╔══

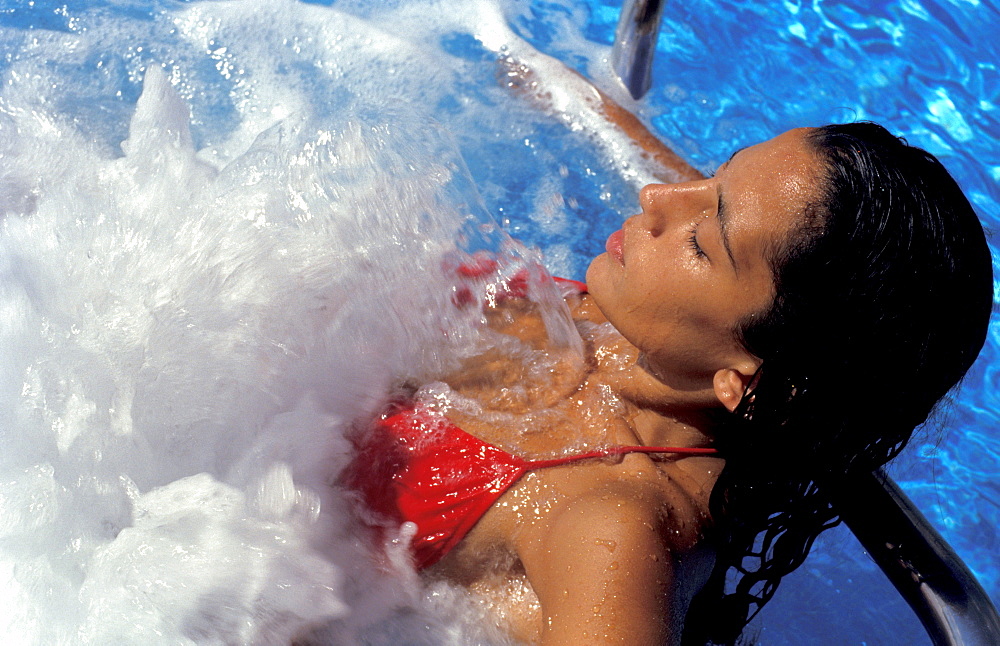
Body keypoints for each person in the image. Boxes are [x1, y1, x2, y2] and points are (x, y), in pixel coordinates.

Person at [344, 59, 993, 645]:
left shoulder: (606, 529)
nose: (658, 200)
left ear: (748, 375)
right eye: (713, 178)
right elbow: (756, 220)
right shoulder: (669, 331)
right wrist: (576, 99)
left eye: (703, 241)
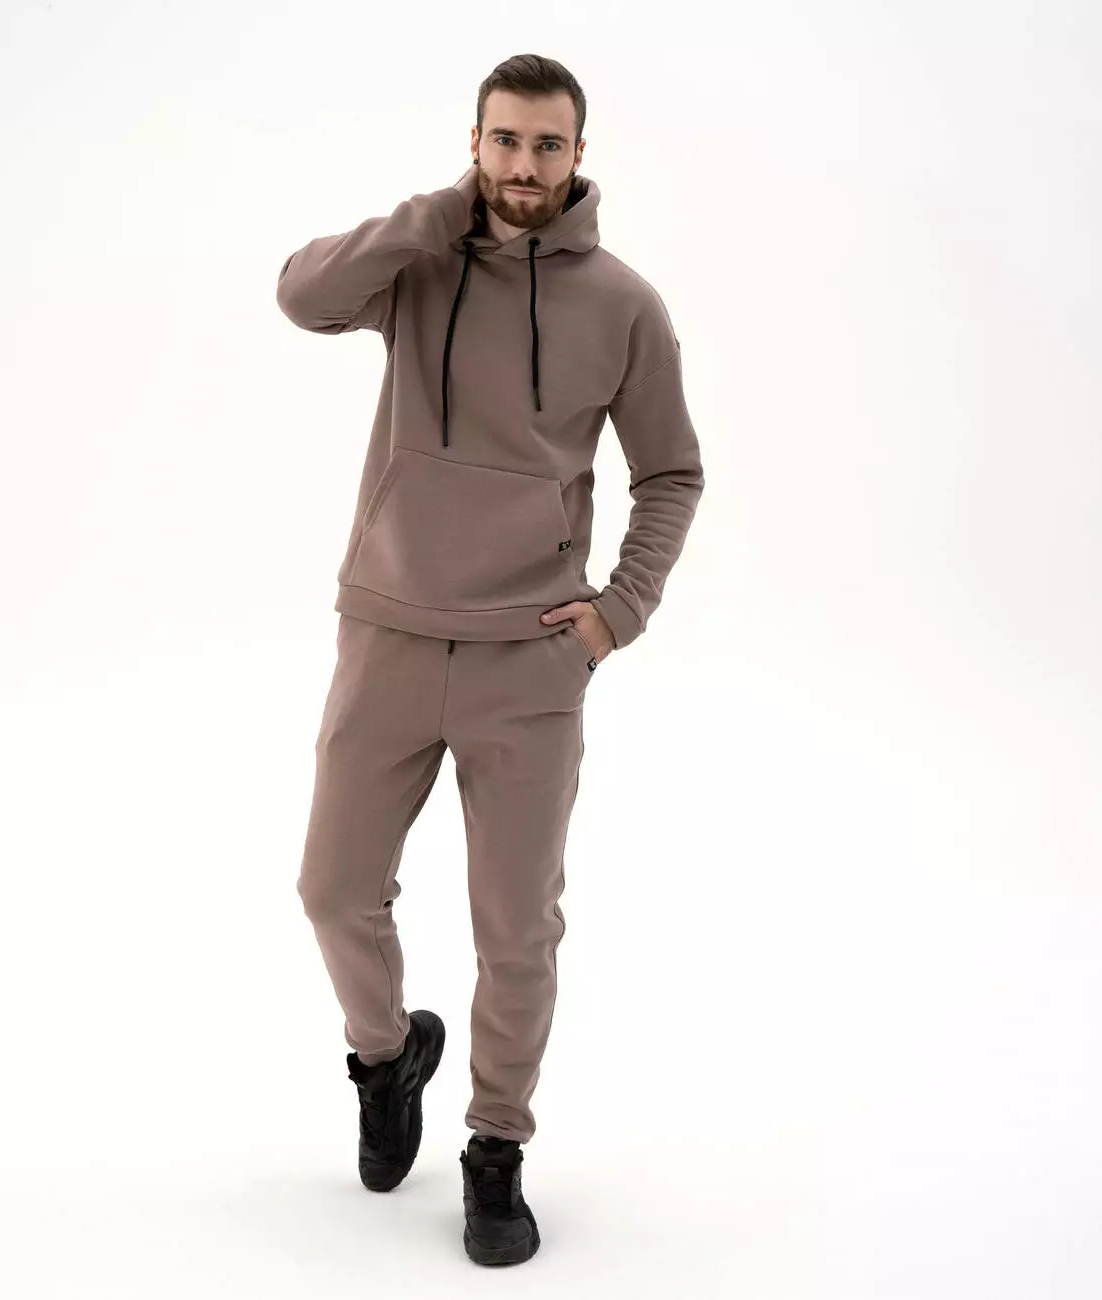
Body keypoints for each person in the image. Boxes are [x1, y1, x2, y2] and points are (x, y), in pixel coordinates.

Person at [275, 53, 705, 1266]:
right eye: (505, 141)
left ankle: (495, 1144)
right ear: (474, 144)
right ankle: (385, 1055)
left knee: (515, 929)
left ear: (578, 155)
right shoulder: (418, 266)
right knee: (332, 888)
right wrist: (429, 218)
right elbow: (302, 295)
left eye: (546, 144)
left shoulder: (623, 303)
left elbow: (671, 471)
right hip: (389, 633)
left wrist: (617, 612)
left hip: (529, 658)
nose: (525, 165)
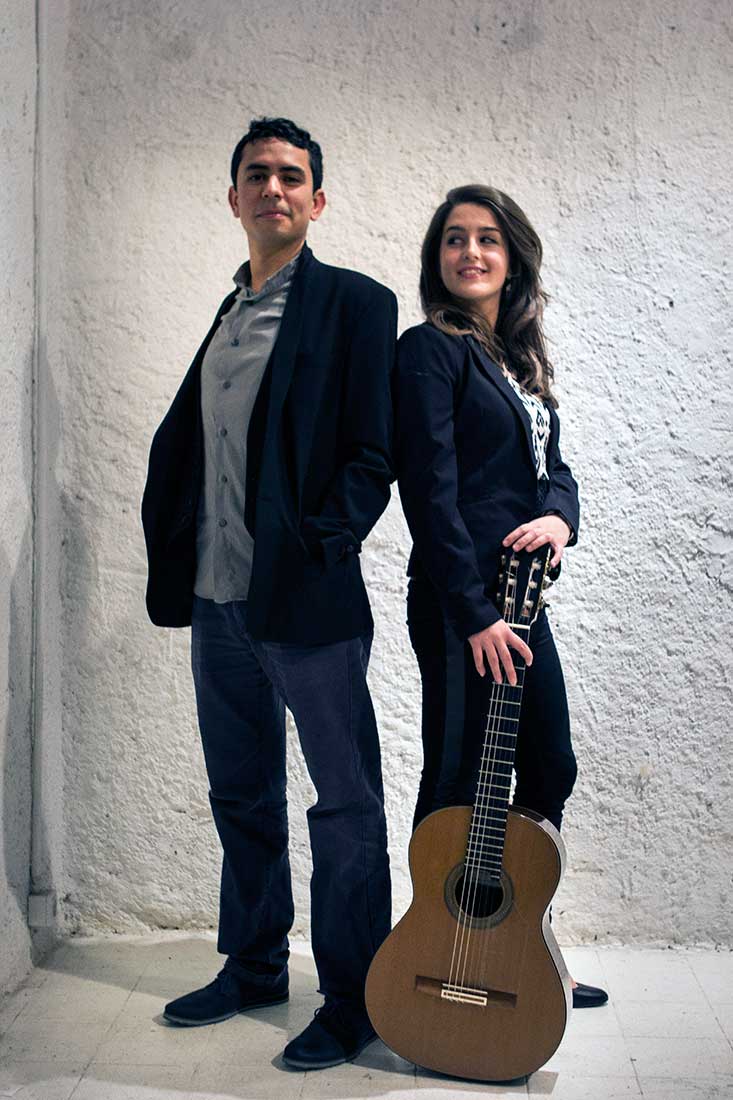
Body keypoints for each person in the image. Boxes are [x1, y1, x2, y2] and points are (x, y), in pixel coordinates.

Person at [141, 117, 396, 1068]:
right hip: (219, 604)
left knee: (344, 803)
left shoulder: (354, 304)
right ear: (235, 198)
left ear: (316, 200)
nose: (273, 189)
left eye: (292, 176)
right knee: (241, 792)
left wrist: (322, 545)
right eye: (257, 175)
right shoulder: (227, 315)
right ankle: (253, 964)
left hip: (306, 606)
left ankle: (354, 997)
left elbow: (372, 452)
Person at [394, 184, 607, 1009]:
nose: (469, 252)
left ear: (511, 259)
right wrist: (473, 612)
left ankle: (517, 943)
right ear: (437, 258)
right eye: (453, 239)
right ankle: (433, 953)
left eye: (486, 238)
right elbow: (429, 491)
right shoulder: (429, 350)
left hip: (522, 604)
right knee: (455, 779)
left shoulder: (521, 363)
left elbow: (558, 473)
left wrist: (559, 519)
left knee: (549, 764)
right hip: (462, 606)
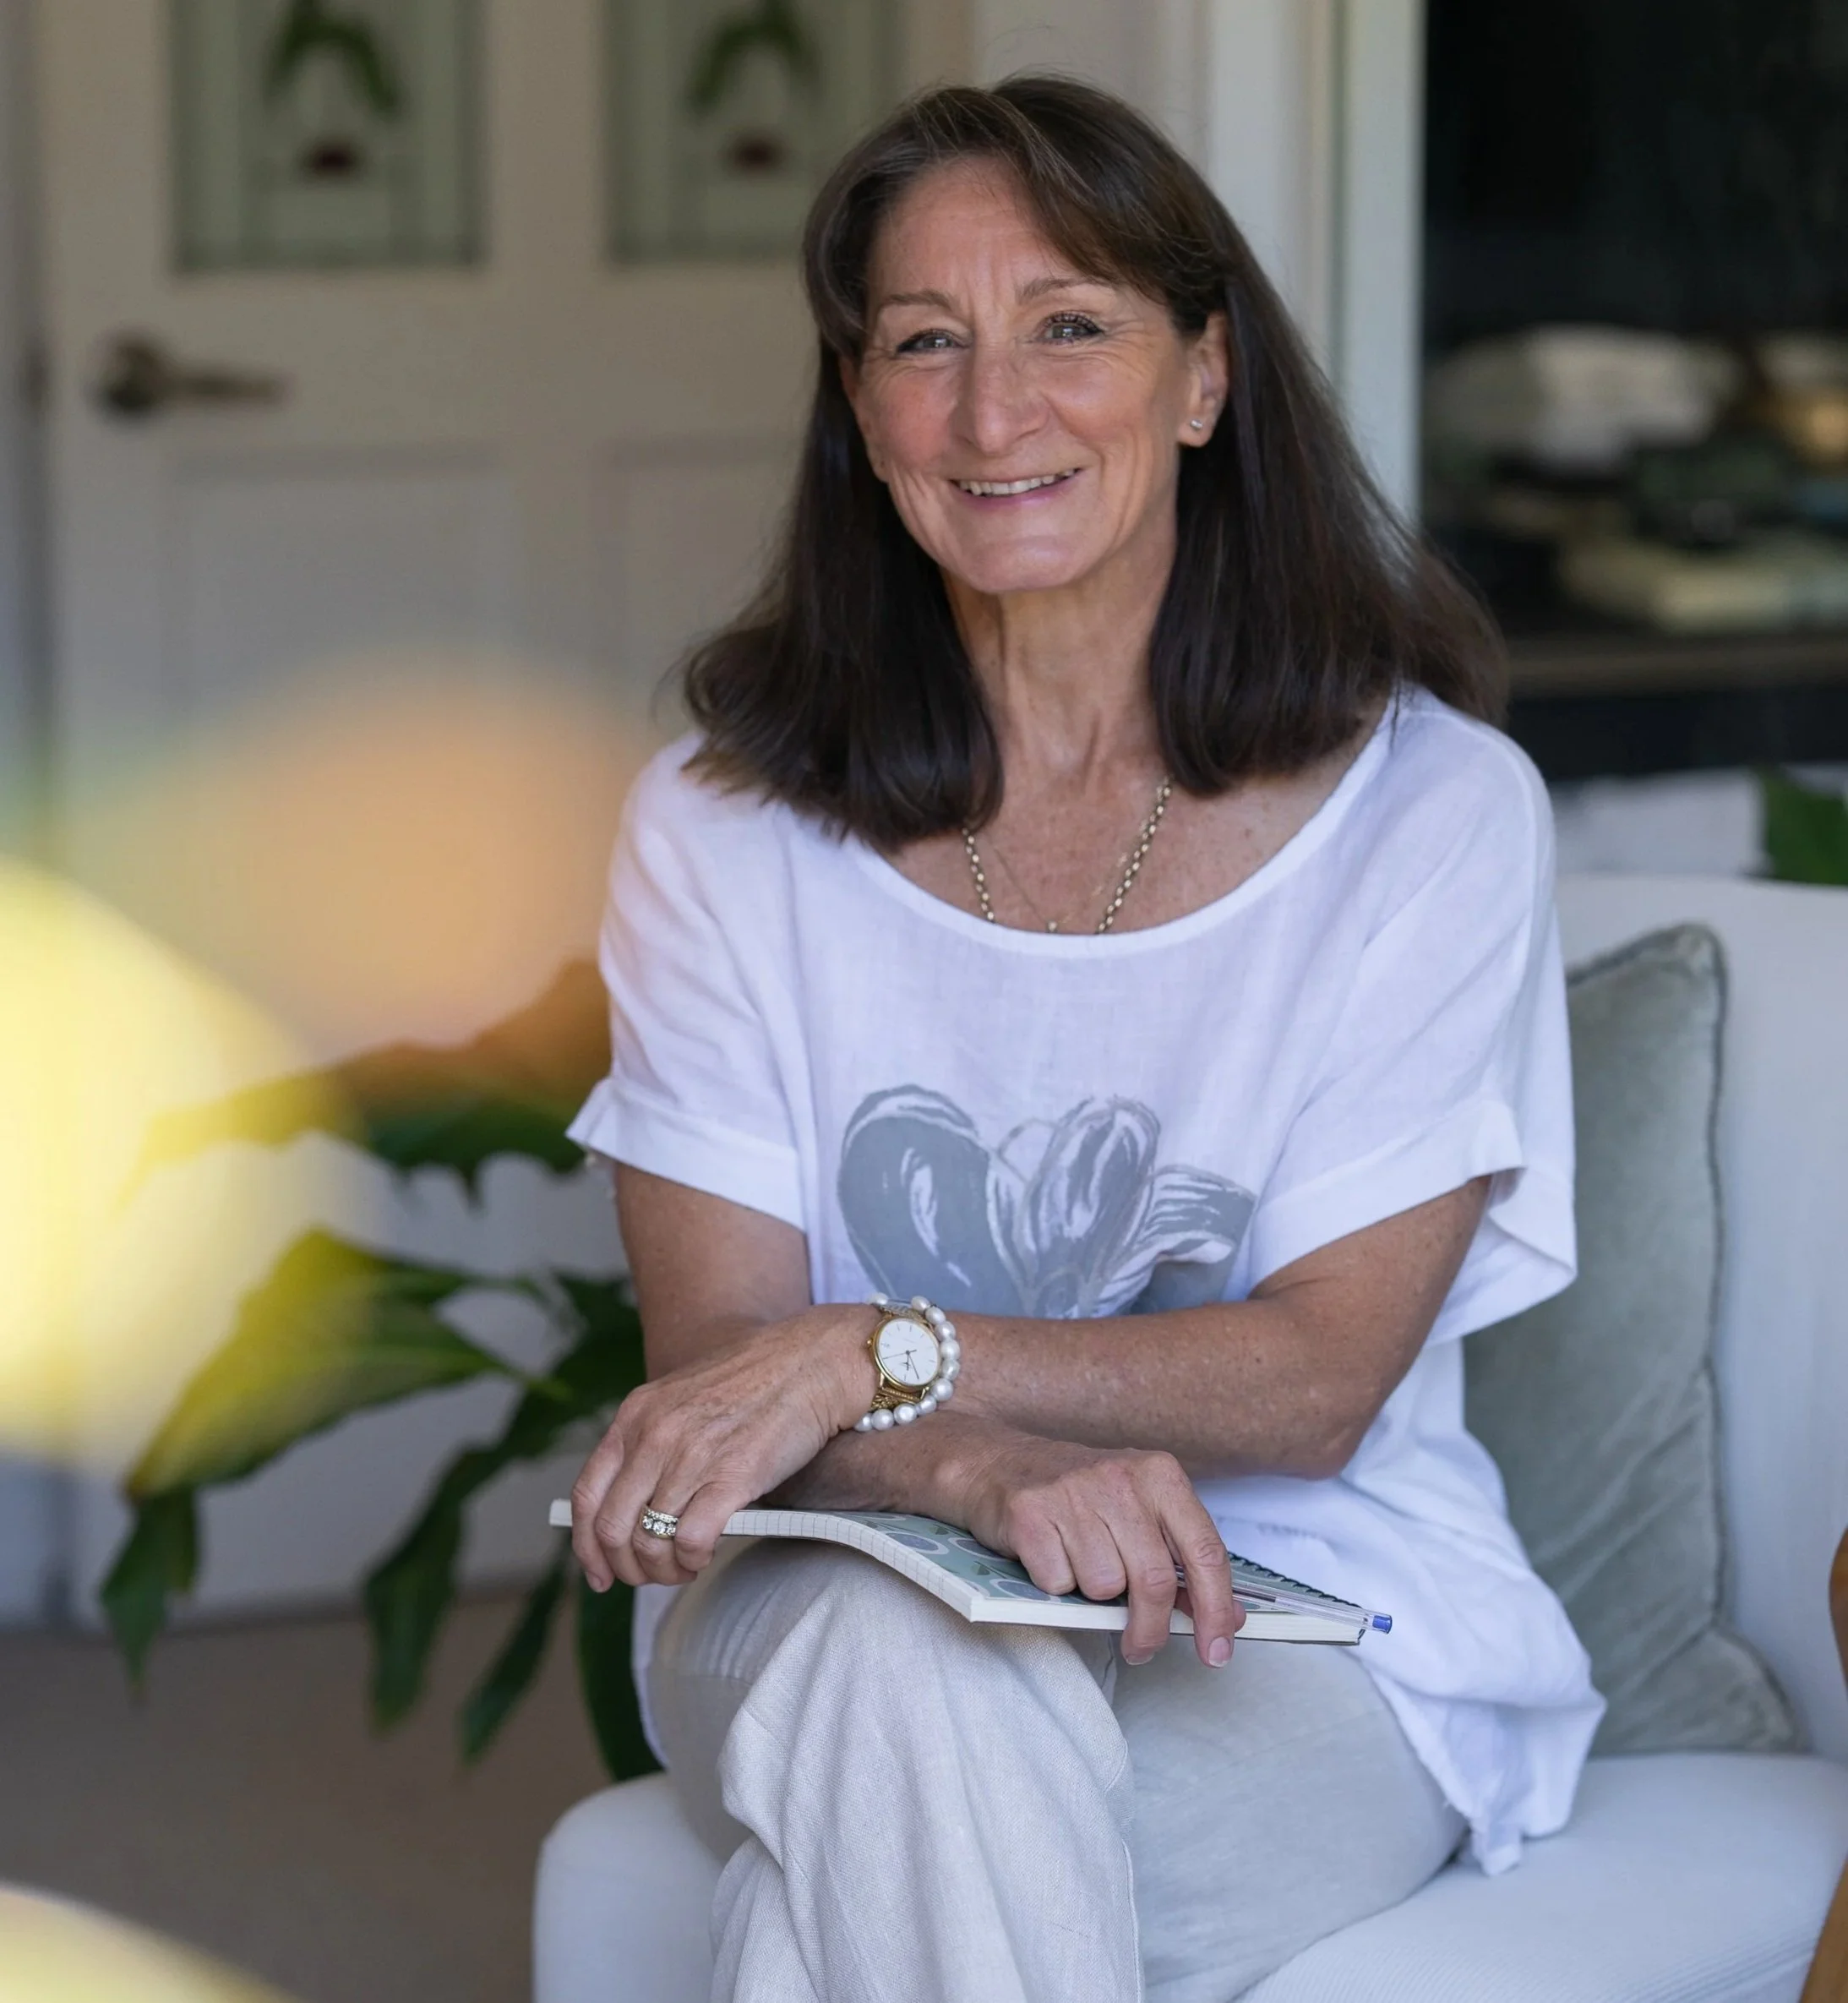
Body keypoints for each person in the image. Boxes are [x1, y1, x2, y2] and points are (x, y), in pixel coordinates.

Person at [567, 77, 1602, 2003]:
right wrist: (960, 1464)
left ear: (1201, 378)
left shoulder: (1432, 813)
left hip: (1293, 1613)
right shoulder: (719, 830)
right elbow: (719, 1367)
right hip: (822, 1576)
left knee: (841, 1896)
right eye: (923, 345)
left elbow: (1310, 1385)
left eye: (1070, 327)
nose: (991, 412)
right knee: (896, 1675)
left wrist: (876, 1349)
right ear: (860, 412)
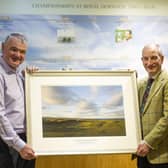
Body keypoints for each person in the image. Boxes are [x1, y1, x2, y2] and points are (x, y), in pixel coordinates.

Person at [0, 33, 36, 168]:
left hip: (26, 139)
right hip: (8, 142)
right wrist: (19, 145)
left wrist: (30, 78)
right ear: (2, 47)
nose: (18, 55)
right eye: (13, 49)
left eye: (22, 52)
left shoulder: (18, 73)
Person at [136, 43, 168, 168]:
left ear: (162, 59)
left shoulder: (167, 80)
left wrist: (148, 143)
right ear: (142, 60)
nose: (149, 62)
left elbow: (167, 118)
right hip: (141, 153)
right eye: (146, 58)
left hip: (161, 156)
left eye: (154, 57)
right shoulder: (141, 84)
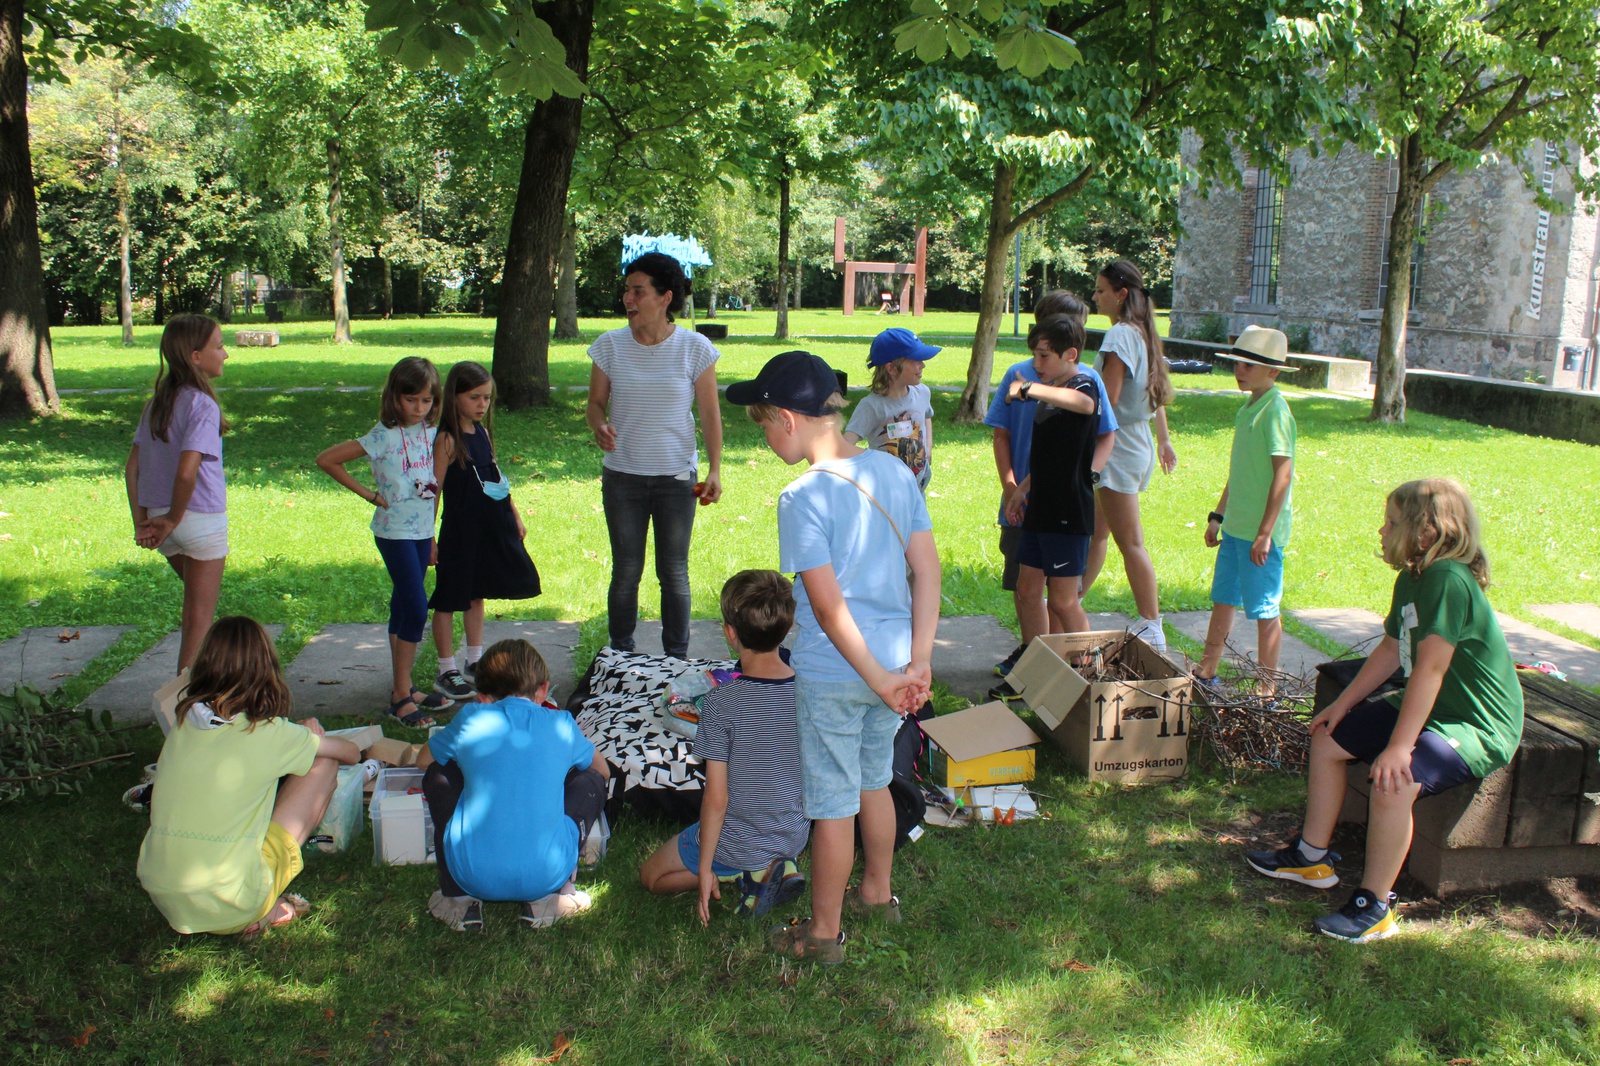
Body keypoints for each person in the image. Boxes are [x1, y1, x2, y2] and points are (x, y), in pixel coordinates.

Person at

╚══

What is required
Reproduce the listing above exactly from the line containing "right knee: (332, 888)" up to and including the line containing "right hip: (462, 606)", omitting any images and everything outside those lines.

Answer below
right knee: (332, 888)
right wrist: (429, 218)
right elbow: (302, 295)
left eye: (546, 144)
left shoulder: (623, 303)
left elbow: (671, 471)
right hip: (389, 633)
left wrist: (617, 612)
left hip: (529, 658)
nose: (525, 165)
Body keypoints for each person in the image. Boxes are [x1, y1, x2, y2] and points are (x, y), in pixel coordinates.

Person at [141, 117, 396, 1068]:
right hip: (219, 604)
left knee: (344, 803)
left shoulder: (354, 304)
right ear: (235, 198)
left ear: (316, 200)
nose: (273, 189)
left eye: (292, 176)
right knee: (241, 792)
left wrist: (322, 545)
right eye: (257, 175)
right shoulder: (227, 315)
right ankle: (253, 964)
left hip: (306, 606)
left ankle: (354, 997)
left elbow: (372, 452)
Person at [394, 184, 607, 1009]:
nose: (469, 252)
left ear: (511, 259)
right wrist: (473, 612)
left ankle: (517, 943)
right ear: (437, 258)
right eye: (453, 239)
right ankle: (433, 953)
left eye: (486, 238)
right elbow: (429, 491)
right shoulder: (429, 350)
left hip: (522, 604)
right knee: (455, 779)
left shoulder: (521, 363)
left elbow: (558, 473)
left wrist: (559, 519)
left knee: (549, 764)
right hip: (462, 606)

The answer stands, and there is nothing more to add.